Perkiraannya salah. Seluruh rumah di sekitarnya juga ikut mati. Bagaimana ini? Dia tidak tahu dimana Nora menaruh lilin untuk menerangi ruangan. Beruntung sejak tadi Drake terus memegang handphone yang sengaja Ia bawa ke desa ini sejak kemarin. Handphone baru tanpa nomor telepon siapapun dan hanya Ia gunakan di saat-saat seperti ini saja.
Menghidupkan senter dengan cepat, pendar berwarna putih itu setidaknya bisa menerangi area sekitar Drake. ‘Tidak cukup, aku harus mencari cahaya lain,’ Pandangannya menelisik.

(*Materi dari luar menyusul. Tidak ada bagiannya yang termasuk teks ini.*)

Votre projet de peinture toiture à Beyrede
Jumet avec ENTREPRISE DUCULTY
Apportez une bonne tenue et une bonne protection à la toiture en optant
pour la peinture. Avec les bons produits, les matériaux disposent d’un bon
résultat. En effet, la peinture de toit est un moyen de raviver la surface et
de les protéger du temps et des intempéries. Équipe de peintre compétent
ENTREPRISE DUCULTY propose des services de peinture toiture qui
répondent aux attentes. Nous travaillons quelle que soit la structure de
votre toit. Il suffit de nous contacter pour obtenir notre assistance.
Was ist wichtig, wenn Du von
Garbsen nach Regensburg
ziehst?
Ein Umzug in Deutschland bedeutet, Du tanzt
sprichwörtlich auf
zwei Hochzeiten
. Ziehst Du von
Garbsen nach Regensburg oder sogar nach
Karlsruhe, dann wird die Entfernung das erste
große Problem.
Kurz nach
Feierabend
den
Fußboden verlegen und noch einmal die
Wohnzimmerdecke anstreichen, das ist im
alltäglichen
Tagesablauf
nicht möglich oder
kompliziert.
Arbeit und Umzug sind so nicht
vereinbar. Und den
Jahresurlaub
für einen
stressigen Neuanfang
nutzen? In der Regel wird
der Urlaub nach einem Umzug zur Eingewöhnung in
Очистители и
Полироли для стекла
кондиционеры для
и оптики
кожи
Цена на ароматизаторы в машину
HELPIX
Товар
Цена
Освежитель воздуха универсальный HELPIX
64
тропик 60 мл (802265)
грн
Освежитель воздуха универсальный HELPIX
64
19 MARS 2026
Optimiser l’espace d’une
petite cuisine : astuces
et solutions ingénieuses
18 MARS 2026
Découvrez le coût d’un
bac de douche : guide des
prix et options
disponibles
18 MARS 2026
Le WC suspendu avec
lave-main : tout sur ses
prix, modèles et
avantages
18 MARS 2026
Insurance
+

Tak ada warga yang lalu lalang, semua terlihat sudah menghidupkan lilin mereka. Jujur saja Drake bingung. Ketakutannya mulai datang, saat cahaya mulai hilang. Kegelapan yang membuat rasa shock, trauma perlahan datang.
Tubuhnya reflek gemetar, “Ugh,” Meringis tipis, Drake tidak sadar dirinya limbung. Menyender pada dinding terdekat. Ia hampir saja jatuh,
Napas laki-laki itu tercekat, kehilangan cara untuk bernapas dengan benar, ‘Tidak ada siapapun di sini, wanita itu belum kembali,’ batinnya panik.
Siapapun di dunia ini tidak ada yang tahu kelemahan Drake, kecuali ayah dan ibunya. Kelemahan terbesarnya.
Kegelapan-
“Dimana wanita itu-hh, kenapa dia belum kembali,” bisiknya bingung, apa Drake harus berlari? Tapi kemana? Tidak ada yang mengenalinya di sini! Semua jalanan nampak sepi dan gelap!! Sampai kapan lampu itu harus mati!!
Pikirannya kacau, jantungnya berdegup kencang. Drake panik, dia takut. Sendirian di tempat seperti ini. “Houven! Houven!” Bahkan reflek memanggil nama sang asisten.
Percuma. Laki-laki paruh baya itu tidak akan datang. Siapa yang Drake tunggu? Kenapa dia harus sendiri di sini?! Dimana wanita itu!
“Nora,” Satu nama yang Ia ingat kini tanpa sadar keluar dari bibirnya.